イエス様が実行された“身代わりの死”は、成功したのでしょうか。その答えが40節に記されています、「神は、このイエスを、3日目に復活させ、人々の前に現わして下さいました」と、ペトロは言っています。このように、確かにイエス様は死なれ、そして、確かにイエス様は復活されました。このことは、主なる神様が、イエス様の身代わりの死によって、人間の計り知れない深い罪を赦して下さったことを表しています。イエス様の復活は、イエス様の贖いの死が神に認められ、私達人間が、もはや、罪のために、神に呪われることはないのだ、ということの決定的な証拠なのです。
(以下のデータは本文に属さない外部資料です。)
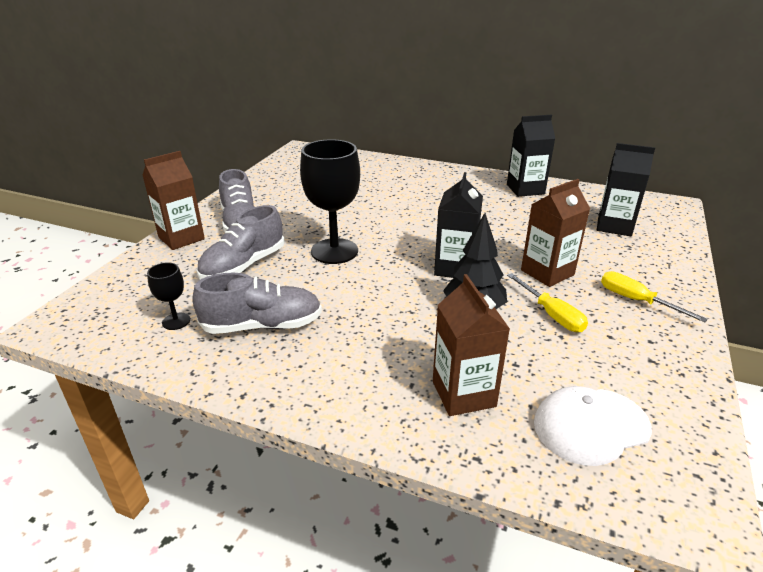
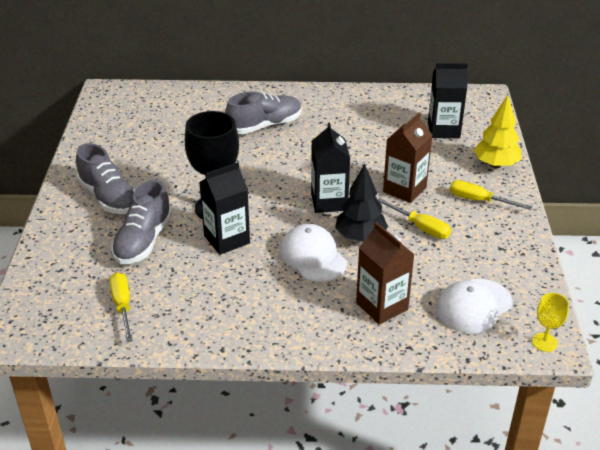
camera: 20 degrees left, 5 degrees up
(176, 321) = (122, 306): black goblet -> yellow screwdriver
(181, 238) = (61, 226): brown carton -> none
(262, 326) = (199, 292): grey shoe -> grey shoe (265, 126)
(408, 318) = (313, 256): none -> white cap
(525, 189) = (355, 102): black carton -> black carton (227, 239)
(669, 268) = (495, 164): none -> yellow tree
(690, 510) = (544, 342): none -> yellow goblet

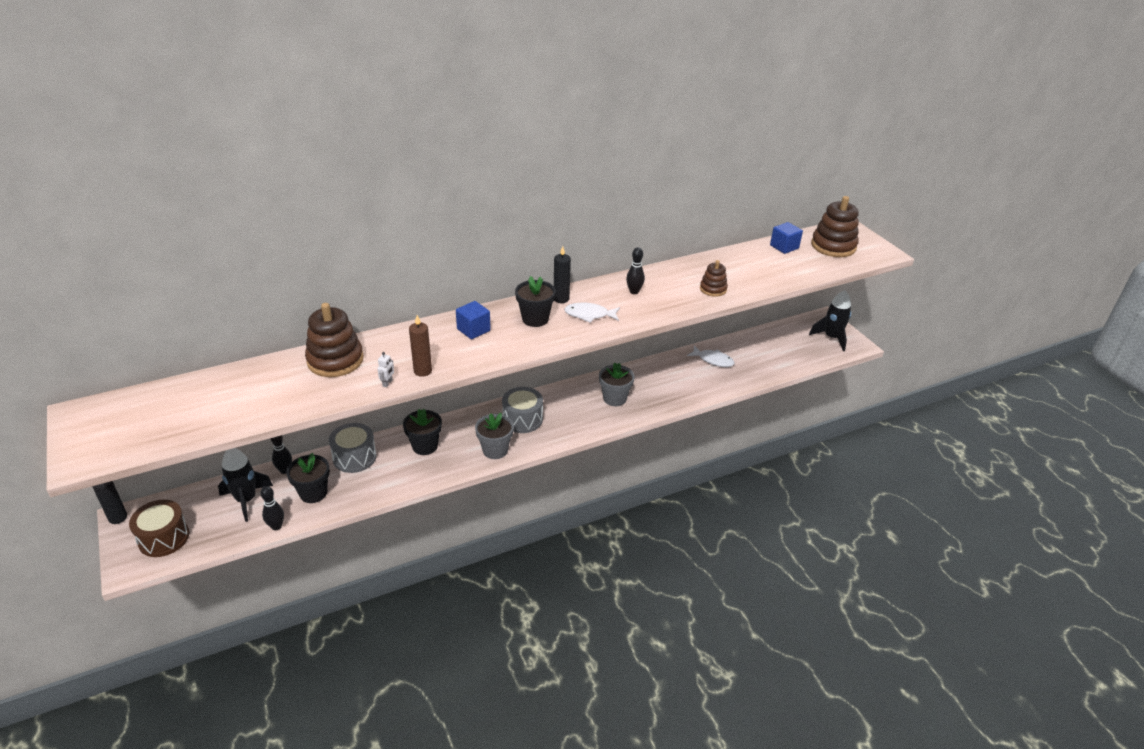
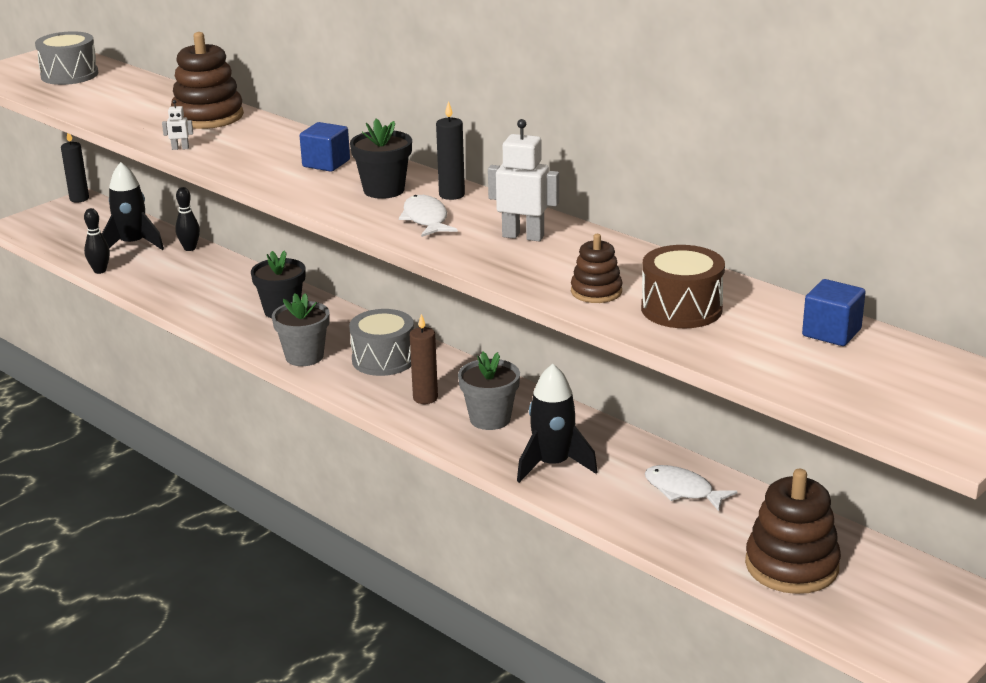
camera: 70 degrees right, 10 degrees down
(164, 538) = (60, 226): brown drum -> brown drum (681, 309)
(313, 493) = (161, 273): black flower pot -> none
(354, 457) = (235, 277): grey drum -> grey drum (69, 75)
(423, 371) = (216, 158): brown candle -> brown candle (425, 398)
(634, 291) = (523, 236): black bowling pin -> white robot
(713, 360) = (683, 490): white fish -> white fish turned 120 degrees clockwise
(831, 338) = (912, 622): black rocket -> black rocket (553, 465)
(833, 246) = (904, 381): brown stacking toy -> brown stacking toy (791, 565)

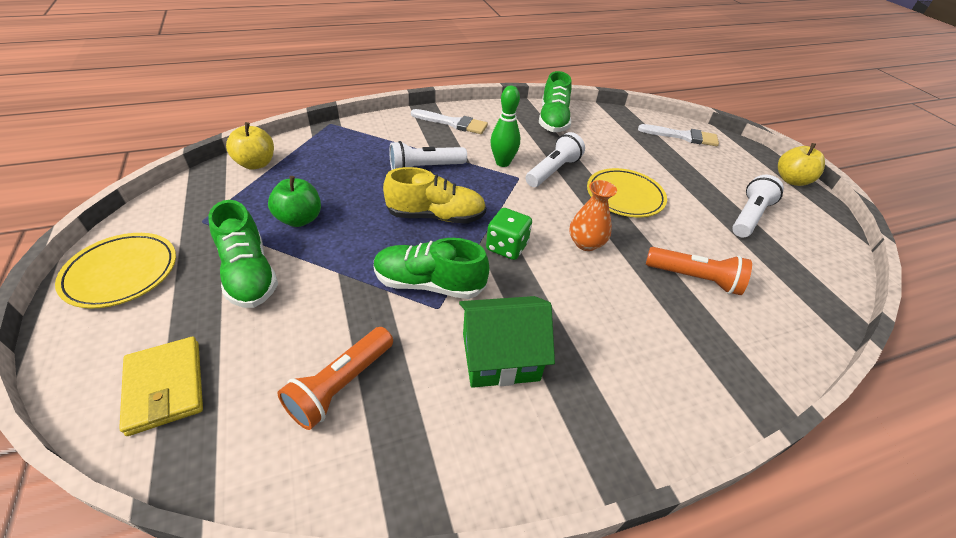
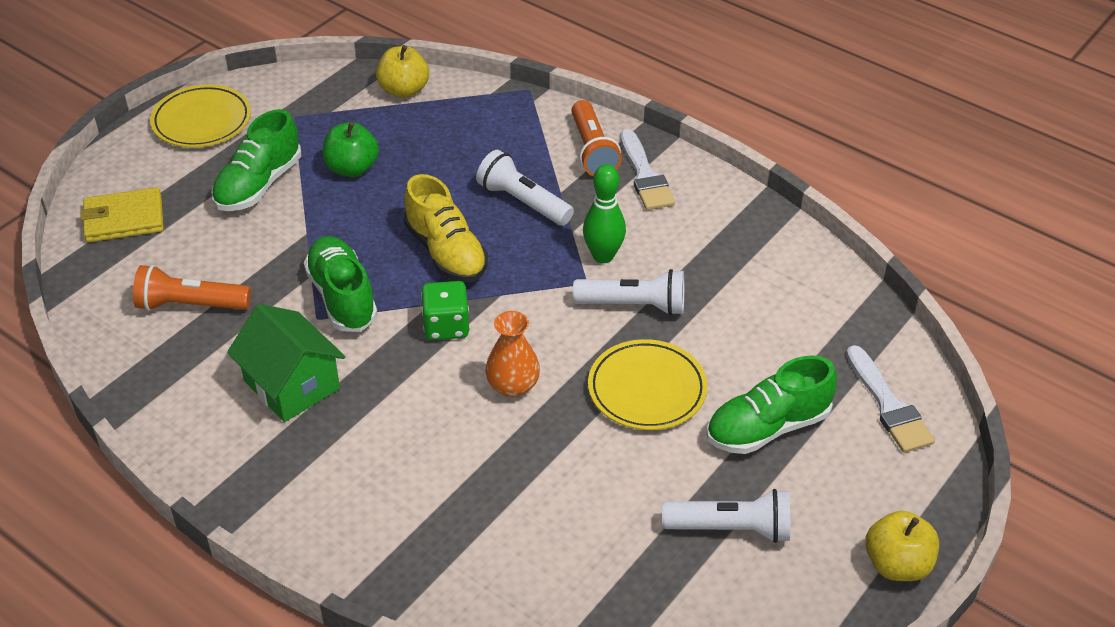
camera: 60 degrees right, 0 degrees up
(165, 387) = (124, 219): yellow wallet -> yellow wallet turned 45 degrees clockwise
(553, 120) = (765, 257): green shoe -> green shoe (767, 427)
(694, 279) = (535, 499): orange flashlight -> orange flashlight (592, 150)

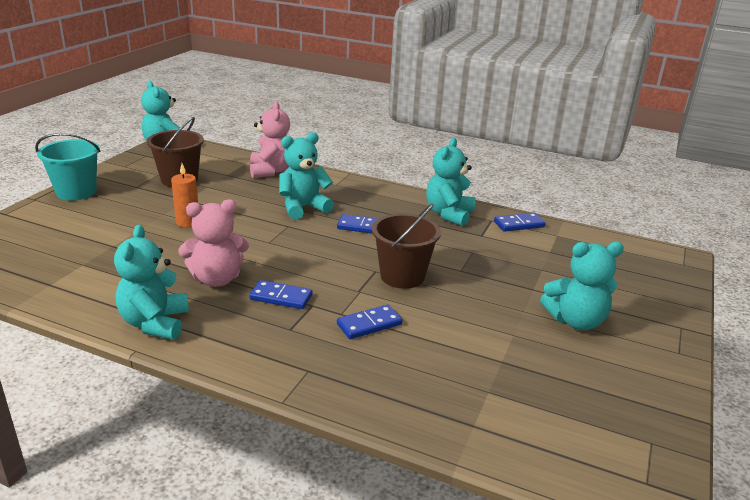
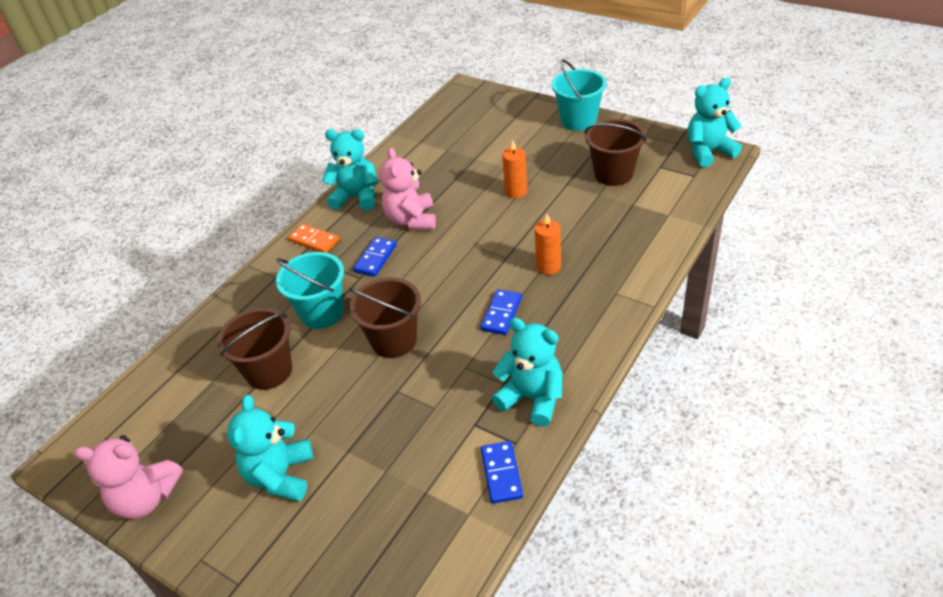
camera: 105 degrees right, 15 degrees up
(239, 348) = (314, 240): none -> orange domino
(271, 171) = (648, 237): pink teddy bear -> pink teddy bear (146, 498)
(303, 208) = (548, 266): turquoise teddy bear -> orange candle
(369, 324) = (322, 312): blue domino -> turquoise bucket
(461, 349) = (269, 371): none -> brown bucket

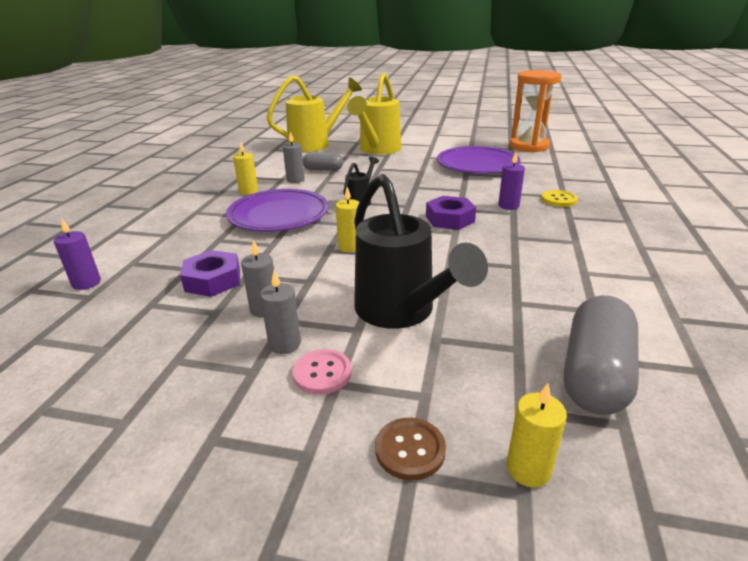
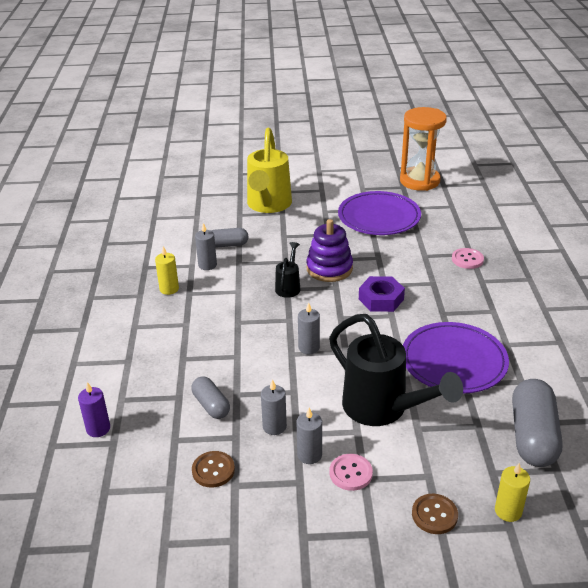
camera: 15 degrees left, 5 degrees up
(164, 340) = (213, 470): none -> brown button
(213, 280) = (211, 405): purple nut -> grey capsule
(278, 215) = (220, 317): purple plate -> purple plate (453, 361)
(316, 144) = (195, 202): yellow watering can -> none
(350, 247) = (309, 347): yellow candle -> grey candle
(408, 193) = (329, 268): none -> purple stacking toy
(508, 206) = (426, 274): purple candle -> none
(558, 200) = (467, 259): yellow button -> pink button

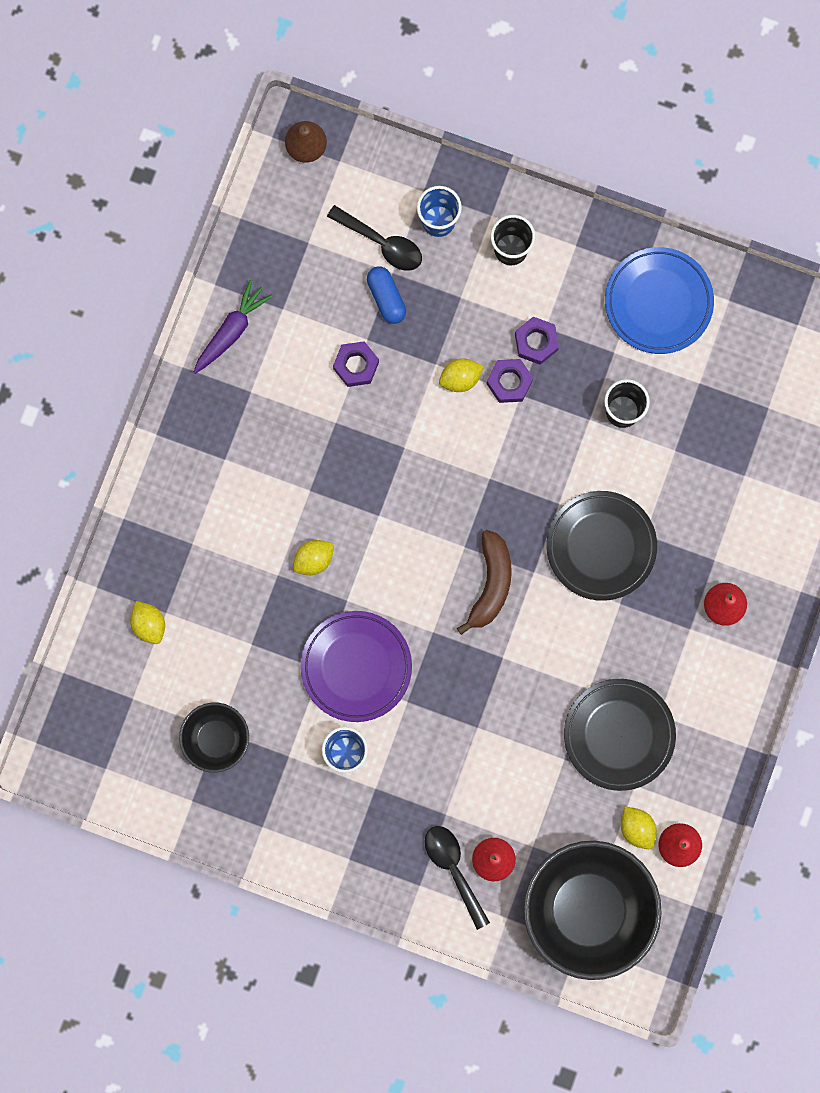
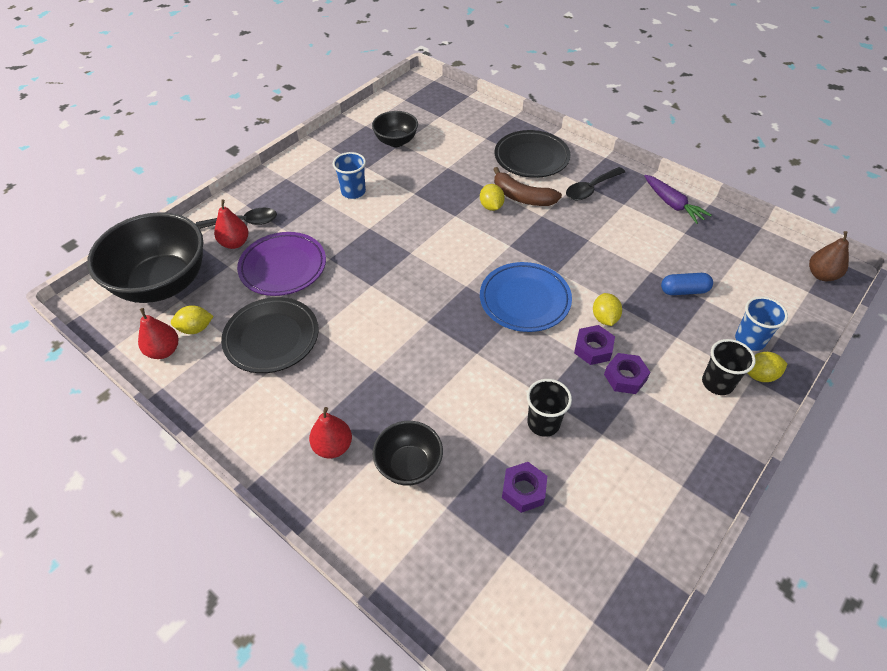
camera: 110 degrees right, 30 degrees down
(149, 624) = (481, 130): yellow lemon -> yellow lemon (760, 375)
(356, 365) = (630, 260): purple nut -> purple nut (523, 490)
(356, 667) = (407, 209): purple plate -> purple plate (283, 267)
(382, 243) = (733, 299): black spoon -> black spoon (591, 189)
(490, 584) = (430, 293): brown banana -> brown banana (522, 197)
(601, 546) = (428, 371): black plate -> black plate (531, 158)
(658, 302) = (645, 487): blue plate -> blue plate (525, 300)
(715, 525) = (409, 465): none -> black bowl

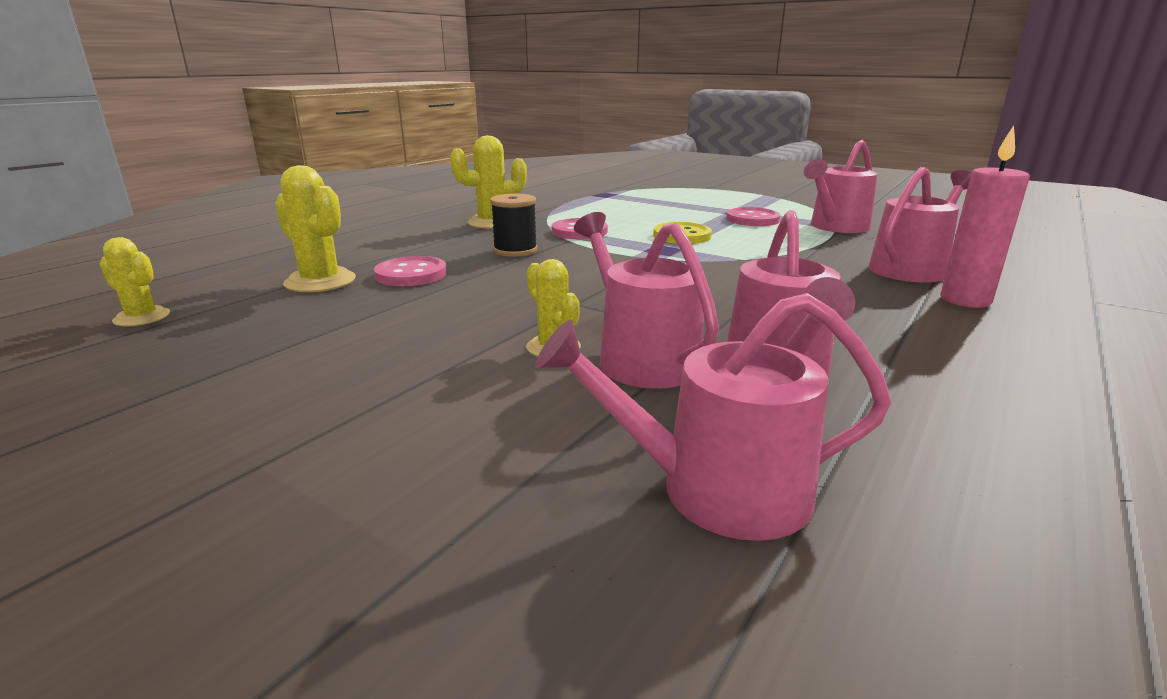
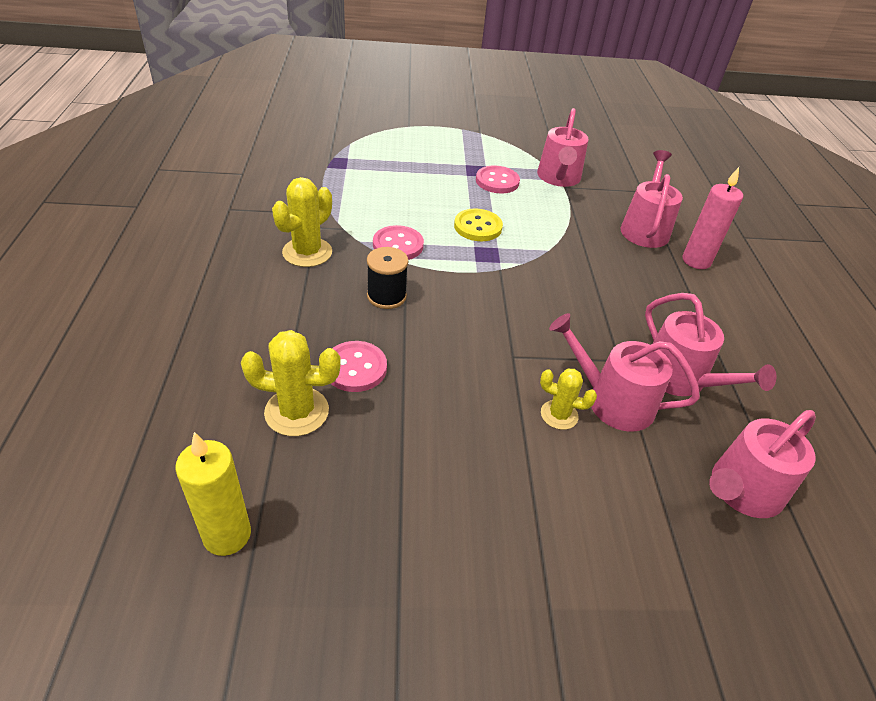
camera: 40 degrees left, 20 degrees up
(142, 317) = (227, 535): yellow cactus -> yellow candle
イエス様の罪の赦しを受けられるのは、人間の全てではありません。確かに、イエス様が十字架上で死なれたのは、全ての人の罪を贖うためでした。然し、イエス様を、救い主と、信じる者だけが、救いに与り、永遠の命を授けられるのです。「イエス様を信じること」が、「イエス様と私たちが、一体に結び合わされていると、神から見られること」なのです。このように、イエス・キリストを信じる者だけが、その信仰によって、イエス・キリストと共に、復活させられるのです。

このように、ペトロがキリストの福音を伝える説教を、コルネリウスとその親類や友人にしていたところ、この御言葉を聞いていたコルネリウスたち、異邦人の上に、聖霊が降ったと、記されています。
ペトロが初めて理解した、34節の言葉、「神は、人を分け隔てなさらないことが、良くわかりました」という洞察が、今、異邦人コルネリウスたちの上に、神の霊が注がれることによって、証明されたのです。